Un estado de emergencia puede ser un instrumento excepcional si está insertado en una estrategia clara, medible y territorial. Sin plan, es un gesto. Jerí no ha liderado la construcción de un sistema nacional de seguridad que articule: inteligencia, fiscalía, policía, gobiernos regionales y locales, control de flujos económicos ilícitos, protección de víctimas y recuperación sostenida de territorios. Lo esencial no es poner más botas en la calle por 30 días; lo esencial es evitar que el territorio “recuperado” sea retomado por otra banda al día siguiente. Sin ocupación sostenida y metas verificables, la violencia se mueve, se adapta y regresa.
Aquí está el punto más crítico: la falta de liderazgo. Un presidente transitorio —más aún en crisis— no se mide por cuántas visitas hace a comisarías o penales, sino por su capacidad de reunir a quienes deben ejecutar la política, fijar responsabilidades y exigir resultados. Jerí no lo ha hecho. No se ve un plan con indicadores: ¿cuántos barrios se van a recuperar? ¿cuántas rutas de extorsión se van a desarticular? ¿cuánto se reducirá el homicidio en zonas críticas? ¿quién responde si no se cumple? Sin esa arquitectura, el Gobierno actúa a ciegas y luego pide paciencia.
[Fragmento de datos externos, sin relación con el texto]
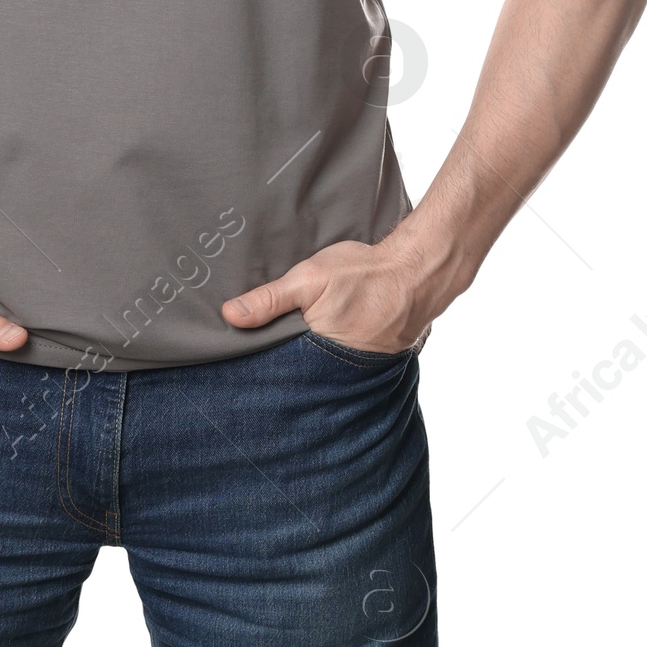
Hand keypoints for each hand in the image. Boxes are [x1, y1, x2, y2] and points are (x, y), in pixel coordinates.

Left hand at [220, 226, 460, 354]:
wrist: (415, 273)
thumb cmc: (362, 273)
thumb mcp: (309, 279)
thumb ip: (270, 299)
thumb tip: (230, 315)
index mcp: (315, 353)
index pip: (276, 368)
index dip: (258, 363)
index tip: (238, 362)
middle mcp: (336, 371)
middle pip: (296, 373)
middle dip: (280, 367)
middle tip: (258, 360)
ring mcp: (355, 371)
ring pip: (318, 371)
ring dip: (305, 362)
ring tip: (289, 352)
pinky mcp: (369, 364)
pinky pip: (340, 367)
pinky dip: (328, 358)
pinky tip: (320, 344)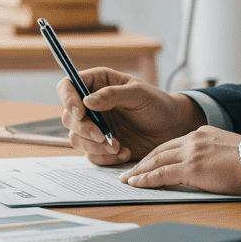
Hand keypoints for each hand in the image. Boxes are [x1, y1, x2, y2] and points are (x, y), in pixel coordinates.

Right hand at [58, 67, 207, 164]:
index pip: (68, 87)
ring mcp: (94, 127)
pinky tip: (124, 152)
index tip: (80, 113)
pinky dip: (105, 158)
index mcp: (97, 83)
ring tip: (118, 147)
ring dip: (94, 146)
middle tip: (102, 136)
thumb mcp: (138, 94)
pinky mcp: (101, 146)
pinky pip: (91, 155)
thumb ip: (112, 95)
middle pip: (68, 116)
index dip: (68, 99)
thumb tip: (86, 101)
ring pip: (76, 138)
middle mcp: (91, 105)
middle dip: (83, 129)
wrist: (173, 129)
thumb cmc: (158, 104)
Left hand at [119, 126, 240, 195]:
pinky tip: (136, 184)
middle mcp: (193, 139)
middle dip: (142, 162)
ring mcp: (191, 152)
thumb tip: (205, 165)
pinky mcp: (191, 168)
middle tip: (130, 171)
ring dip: (139, 171)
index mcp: (202, 133)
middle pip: (159, 150)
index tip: (147, 162)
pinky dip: (146, 179)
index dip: (156, 155)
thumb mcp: (228, 148)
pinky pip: (161, 174)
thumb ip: (211, 151)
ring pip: (156, 161)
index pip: (172, 144)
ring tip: (128, 179)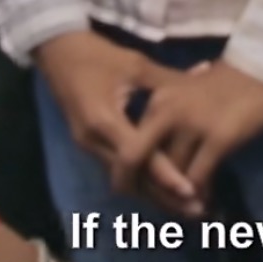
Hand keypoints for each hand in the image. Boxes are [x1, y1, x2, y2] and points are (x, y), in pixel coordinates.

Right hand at [34, 31, 194, 194]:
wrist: (57, 52)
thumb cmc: (96, 55)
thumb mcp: (135, 65)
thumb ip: (169, 81)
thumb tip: (205, 77)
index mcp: (104, 120)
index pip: (140, 156)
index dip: (165, 176)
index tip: (192, 191)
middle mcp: (93, 141)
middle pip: (132, 179)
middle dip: (163, 196)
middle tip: (196, 209)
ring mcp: (88, 146)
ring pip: (125, 180)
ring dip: (153, 194)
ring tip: (185, 206)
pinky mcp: (90, 146)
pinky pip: (119, 170)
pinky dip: (142, 181)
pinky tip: (165, 188)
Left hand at [117, 61, 262, 218]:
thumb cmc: (227, 82)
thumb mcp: (185, 93)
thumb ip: (167, 122)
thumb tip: (158, 160)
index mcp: (157, 102)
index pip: (131, 144)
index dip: (129, 171)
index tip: (136, 189)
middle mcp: (167, 112)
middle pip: (139, 161)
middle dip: (143, 189)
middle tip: (155, 206)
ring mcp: (192, 125)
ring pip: (170, 176)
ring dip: (175, 197)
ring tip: (184, 209)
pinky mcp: (219, 138)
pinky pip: (198, 178)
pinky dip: (198, 195)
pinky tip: (203, 203)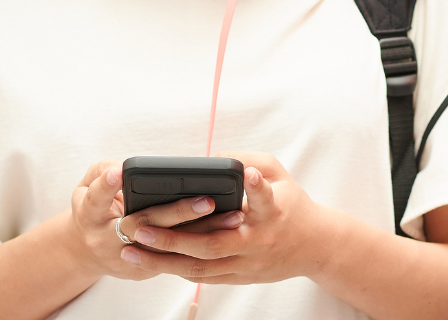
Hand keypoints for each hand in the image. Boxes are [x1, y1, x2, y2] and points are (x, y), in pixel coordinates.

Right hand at [64, 160, 237, 280]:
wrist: (90, 251)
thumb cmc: (95, 208)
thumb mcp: (87, 187)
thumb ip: (103, 173)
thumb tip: (124, 168)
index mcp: (90, 216)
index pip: (96, 200)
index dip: (107, 187)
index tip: (119, 172)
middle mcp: (107, 240)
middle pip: (143, 226)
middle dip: (176, 213)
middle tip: (206, 200)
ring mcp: (129, 258)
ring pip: (168, 248)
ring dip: (202, 232)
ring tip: (232, 217)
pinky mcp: (146, 270)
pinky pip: (177, 258)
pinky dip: (202, 244)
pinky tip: (228, 231)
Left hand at [119, 151, 360, 284]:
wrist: (315, 247)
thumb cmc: (292, 204)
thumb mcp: (280, 175)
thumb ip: (249, 160)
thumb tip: (212, 159)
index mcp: (273, 212)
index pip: (265, 200)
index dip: (256, 188)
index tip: (248, 176)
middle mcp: (258, 242)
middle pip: (212, 245)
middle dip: (172, 238)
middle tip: (140, 227)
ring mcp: (248, 264)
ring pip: (200, 268)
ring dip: (163, 260)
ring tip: (131, 249)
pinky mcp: (241, 276)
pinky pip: (203, 276)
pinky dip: (176, 268)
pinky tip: (151, 260)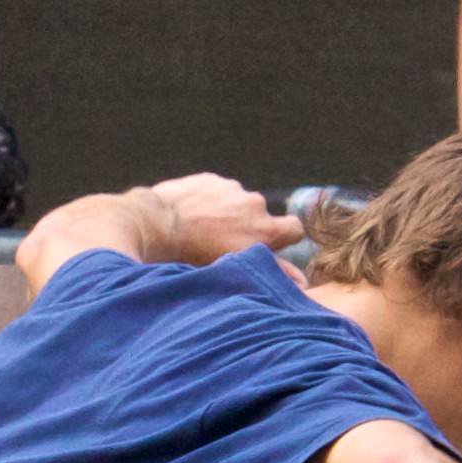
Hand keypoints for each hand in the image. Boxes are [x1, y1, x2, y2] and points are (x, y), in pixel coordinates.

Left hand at [134, 175, 300, 265]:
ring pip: (238, 203)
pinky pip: (217, 190)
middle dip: (248, 227)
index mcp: (265, 228)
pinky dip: (210, 201)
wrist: (157, 225)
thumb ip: (275, 273)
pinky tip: (192, 215)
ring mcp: (231, 187)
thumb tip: (304, 284)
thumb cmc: (196, 257)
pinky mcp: (210, 178)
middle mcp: (254, 203)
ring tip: (203, 229)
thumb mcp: (237, 269)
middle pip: (261, 216)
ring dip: (227, 213)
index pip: (295, 228)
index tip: (269, 246)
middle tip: (223, 244)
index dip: (284, 237)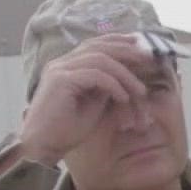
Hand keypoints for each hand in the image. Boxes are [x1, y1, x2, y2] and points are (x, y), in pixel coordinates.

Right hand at [16, 34, 153, 164]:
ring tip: (140, 91)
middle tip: (148, 58)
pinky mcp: (61, 81)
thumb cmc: (65, 130)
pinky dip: (114, 85)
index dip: (118, 42)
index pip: (94, 45)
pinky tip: (123, 98)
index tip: (140, 47)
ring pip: (101, 59)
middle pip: (98, 46)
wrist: (42, 147)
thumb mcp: (93, 105)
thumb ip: (105, 87)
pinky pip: (96, 75)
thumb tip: (125, 76)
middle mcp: (61, 63)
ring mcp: (59, 70)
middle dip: (126, 50)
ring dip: (124, 74)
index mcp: (66, 66)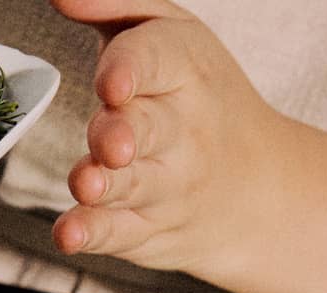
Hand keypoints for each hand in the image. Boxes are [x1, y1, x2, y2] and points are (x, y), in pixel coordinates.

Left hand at [48, 0, 285, 280]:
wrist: (258, 190)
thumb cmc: (194, 96)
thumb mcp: (169, 35)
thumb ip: (114, 6)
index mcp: (185, 69)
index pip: (156, 61)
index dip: (131, 70)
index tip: (112, 85)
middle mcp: (183, 130)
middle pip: (149, 128)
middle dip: (125, 133)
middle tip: (112, 144)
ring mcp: (169, 186)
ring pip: (134, 184)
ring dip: (107, 186)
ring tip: (86, 184)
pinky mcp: (147, 229)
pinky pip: (120, 232)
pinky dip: (93, 234)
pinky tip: (68, 234)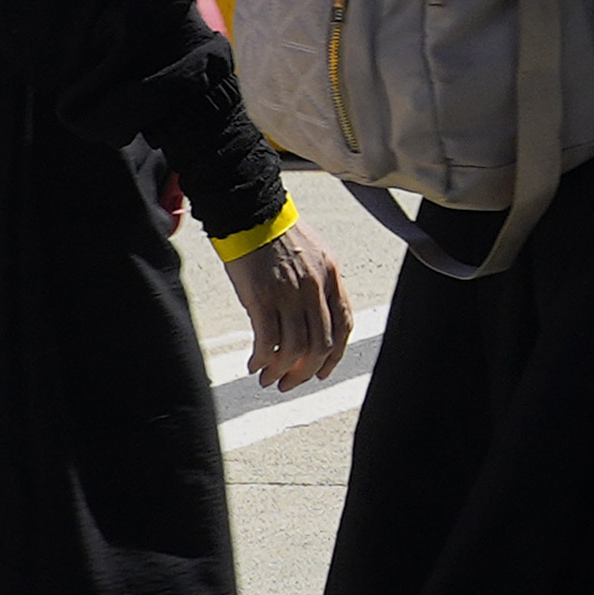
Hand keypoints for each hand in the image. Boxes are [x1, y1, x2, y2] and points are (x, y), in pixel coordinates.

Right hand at [222, 220, 353, 389]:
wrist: (250, 211)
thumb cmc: (276, 232)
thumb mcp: (314, 254)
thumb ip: (318, 284)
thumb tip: (313, 315)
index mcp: (331, 277)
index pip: (343, 326)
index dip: (334, 355)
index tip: (321, 371)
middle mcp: (314, 288)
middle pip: (320, 344)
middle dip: (306, 371)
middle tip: (289, 383)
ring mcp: (288, 294)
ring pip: (294, 347)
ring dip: (281, 370)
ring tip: (268, 379)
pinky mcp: (261, 297)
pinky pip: (267, 339)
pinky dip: (262, 359)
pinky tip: (254, 365)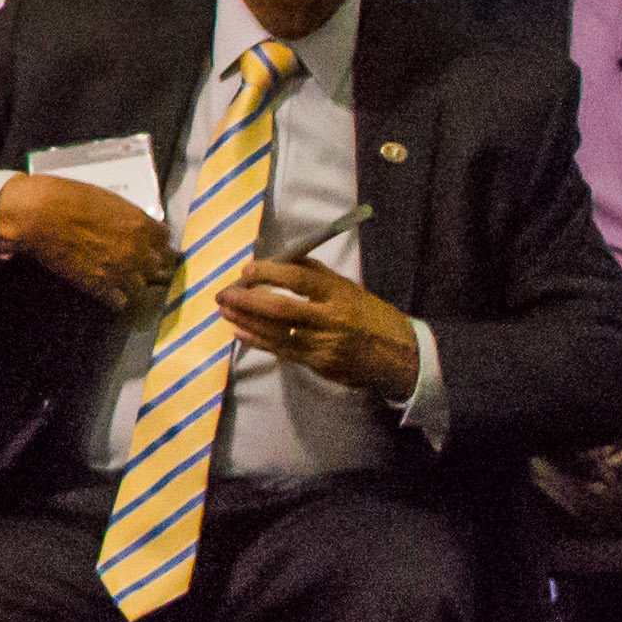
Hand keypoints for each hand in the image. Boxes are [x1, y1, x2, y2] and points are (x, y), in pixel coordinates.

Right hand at [0, 174, 178, 313]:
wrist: (37, 215)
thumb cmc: (65, 197)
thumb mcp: (105, 198)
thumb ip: (125, 216)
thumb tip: (130, 224)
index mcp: (140, 224)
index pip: (165, 240)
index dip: (156, 243)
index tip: (149, 246)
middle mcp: (139, 250)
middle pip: (162, 268)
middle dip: (153, 268)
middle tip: (141, 268)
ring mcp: (122, 271)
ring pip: (146, 290)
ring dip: (137, 286)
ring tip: (126, 285)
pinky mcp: (102, 288)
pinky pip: (122, 302)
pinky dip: (117, 299)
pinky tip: (109, 293)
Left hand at [212, 258, 419, 401]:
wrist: (398, 355)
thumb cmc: (368, 314)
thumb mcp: (347, 287)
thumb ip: (313, 272)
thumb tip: (273, 257)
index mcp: (340, 294)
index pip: (299, 278)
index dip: (268, 272)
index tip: (246, 270)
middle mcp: (331, 319)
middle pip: (280, 308)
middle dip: (246, 300)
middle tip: (223, 293)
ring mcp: (323, 344)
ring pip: (275, 332)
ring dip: (244, 320)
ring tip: (224, 309)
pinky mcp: (317, 364)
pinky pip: (280, 350)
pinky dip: (256, 339)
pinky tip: (239, 330)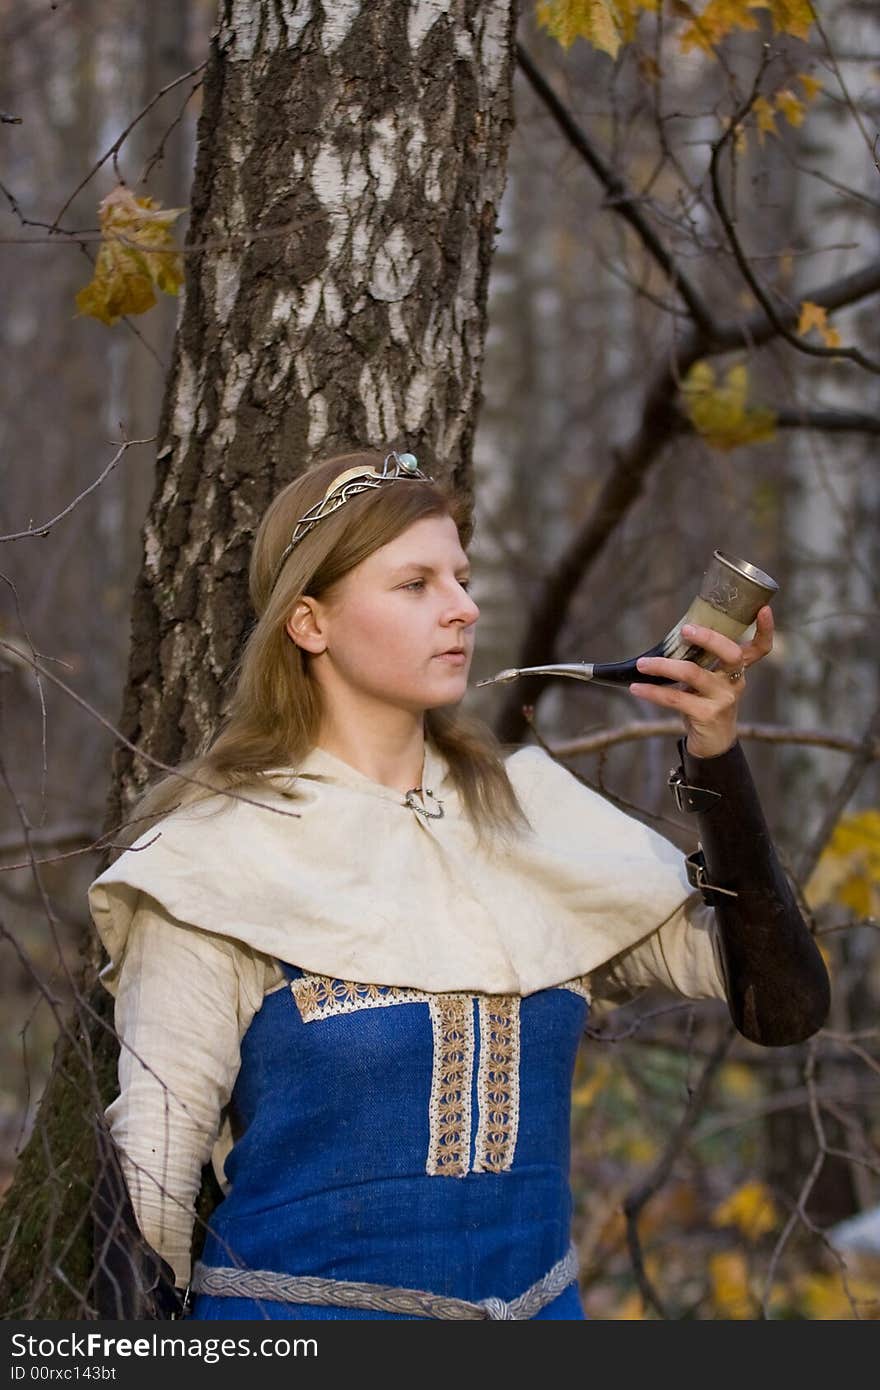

Tiempo y urgencia. A Jerí le quedan poco más de doscientos días hasta el 28 de julio de 2026. El reloj no es un dato anecdótico: es el límite real del margen político. Si en casi 80 días no convocó y diseñó un plan nacional integral, el riesgo es que lo que queda sea pura administración del día a día: decretos, prórrogas y conferencias. La inseguridad no espera el calendario. Y el crimen organizado no negocia con comunicados.
El país no necesita un presidente que prorrogue emergencias; necesita un presidente que dirija. La emergencia sin plan es la versión institucional del “hacer algo” para no cambiar nada. Jerí llegó para corregir el fracaso previo, pero por ahora lo está repitiendo: respuestas rápidas, estrategia ausente.
Reflexión final. La pregunta ya no es si Jerí quiere combatir la criminalidad; es si sabe cómo. Sin liderazgo y sin un Plan Nacional integral, medible y territorial, los estados de emergencia seguirán siendo un maquillaje político. Y el costo —como siempre— lo pagarán los ciudadanos que viven la inseguridad como rutina, mientras el Gobierno la trata como trámite.